While I’ve hardcoded “Blazor Clippy” as the AI persona for our call to Azure AI OpenAI’s ChatGPT streaming API, I’m considering adding support for other personas. If you’d like to see support for other personas, please let me know by opening an issue on GitHub — or better yet, submit a PR! Here are some ideas for personas 🎉:

Add support for “Blazor Bot”
Add support for “Blazor Yoda”
Add support for “Blazor Elmo”
Add support for “Blazor the Pirate”
Add support for “Blazor the Rock Star”

The MapAzureOpenAiApi extension method is responsible for mapping the Azure OpenAI API to the given routeBuilder. The PostChatPromptAsync method is responsible for handling the HTTP POST request to the /api/openai/chat endpoint. The PostChatPromptAsync method posts the user’s prompt, and before doing so it configures the AI’s persona and then returns the AI’s response.

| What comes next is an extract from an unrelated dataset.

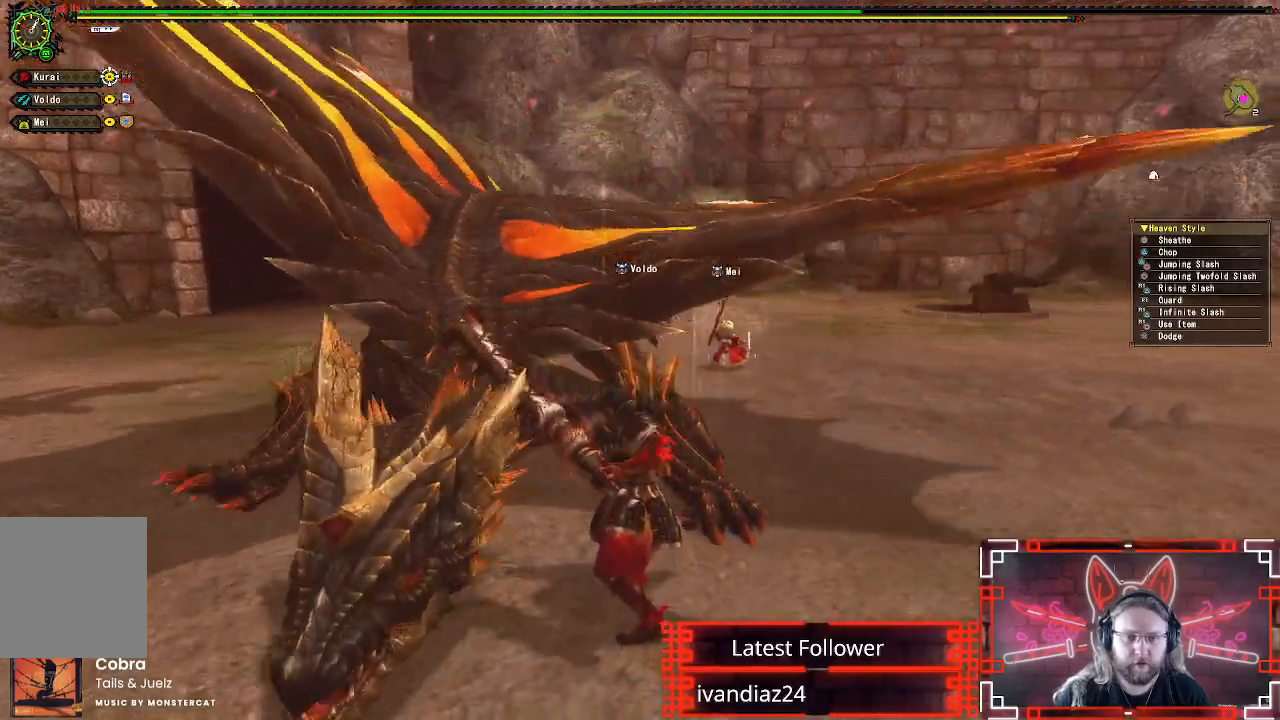
{"buttons": ["B", "Y"], "left_stick": "left", "right_stick": "center", "events": [[400, "B", "down"], [400, "Y", "down"], [433, "left_stick", "left"]]}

The SDK requires a few steps but it’s fairly straightforward. The PostChatPromptAsync method does the following:

Asks the client to get the chat completions for streaming asynchronously
- The deploymentId is used to specify the model
- The ChatCompletionsOptions.Messages configures messages to instruct the AI to take on a persona
The response.Value acts as the available completions, from which the streaming API returns:
- Multiple choice instances are used to stream the message
- And yield return new TokenizedResponse(message.Content); is used to return the AI’s response

The TokenizedResponse is a simple class that’s used to return the AI’s response to the client:

// Copyright (c) David Pine. All rights reserved.
// Licensed under the MIT License.

namespace Azure.OpenAI.Shared;

/// <summary>
/// A tokenize response, wrapper around the
/// response's raw <paramref name="Content"/> value.
/// </summary>
/// <param name="Content">
/// The content provided for the given response.
/// </param>
public record class TokenizedResponse(string Content);

This object will be consumed by the client. Let’s have a look at that next.

Client

The client is an ASP.NET Core Blazor WebAssembly app, that consumes the IAsyncEnumerable<T> from the server. The Program.cs file is responsible for configuring the client’s HttpClient to use the server’s base address:

// Copyright (c) David Pine. All rights reserved.
// Licensed under the MIT License.

var builder = WebAssemblyHostBuilder.CreateDefault(args);
builder.RootComponents.Add<App>("#app");
builder.RootComponents.Add<HeadOutlet>("head::after");

builder.Services.AddScoped(
    sp => new HttpClient
    {
        BaseAddress = new Uri(builder.HostEnvironment.BaseAddress)
    });

builder.Services.AddSingleton<AppState>();
builder.Services.AddHttpClient();
builder.Services.AddSingleton<OpenAIPromptQueue>();
builder.Services.AddLocalStorageServices();
builder.Services.AddSessionStorageServices();
builder.Services.AddSpeechSynthesisServices();
builder.Services.AddSpeechRecognitionServices();
builder.Services.AddMudServices();
builder.Services.AddLocalization();
builder.Services.AddScoped<CultureService>();
builder.Services.AddSingleton<ObjectPoolProvider, DefaultObjectPoolProvider>();
builder.Services.AddSingleton(
    sp => sp.GetRequiredService<ObjectPoolProvider>().CreateStringBuilderPool());

var host = builder.Build()
    .DetectClientCulture();

await JSHost.ImportAsync(
    moduleName: nameof(JavaScriptModule),
    moduleUrl: $"../site.js?{Guid.NewGuid()}" /* cache bust */);

await host.RunAsync();

The client app configures itself as follows:

AppState is added
Support for HTTP requests is added
A custom service named OpenAIPromptQueue is added as a singleton
Local and session storage services are added
Speech synthesis and recognition services are added
MudBlazor services are added
A CultureService is added
Object pools are used and expose the default StringBuilder pool for optimal performance
Once the builder is built, the client’s culture is detected (the app may restart if needed)
The JSHost is used to import the site.js file, which defines an ES6 module that’s used to expose scrollIntoView functionality on the client
Finally, the host is run

The JavaScriptModule class defines the connection between the app’s site.js code, consider the JavaScriptModule.cs file:

// Copyright (c) David Pine. All rights reserved.
// Licensed under the MIT License.

namespace Azure.OpenAI.Client.Interop;

internal sealed partial class JavaScriptModule
{
    [JSImport("scrollIntoView", nameof(JavaScriptModule))]
    public static partial Task ScrollIntoView(string id);
}

The class is marked as partial, as well as the ScrollIntoView method. There is a source generator that provides the bridge between the C# and JavaScript code. This is the same idea that I’ve written about with my side-project named Blazorators 🤓!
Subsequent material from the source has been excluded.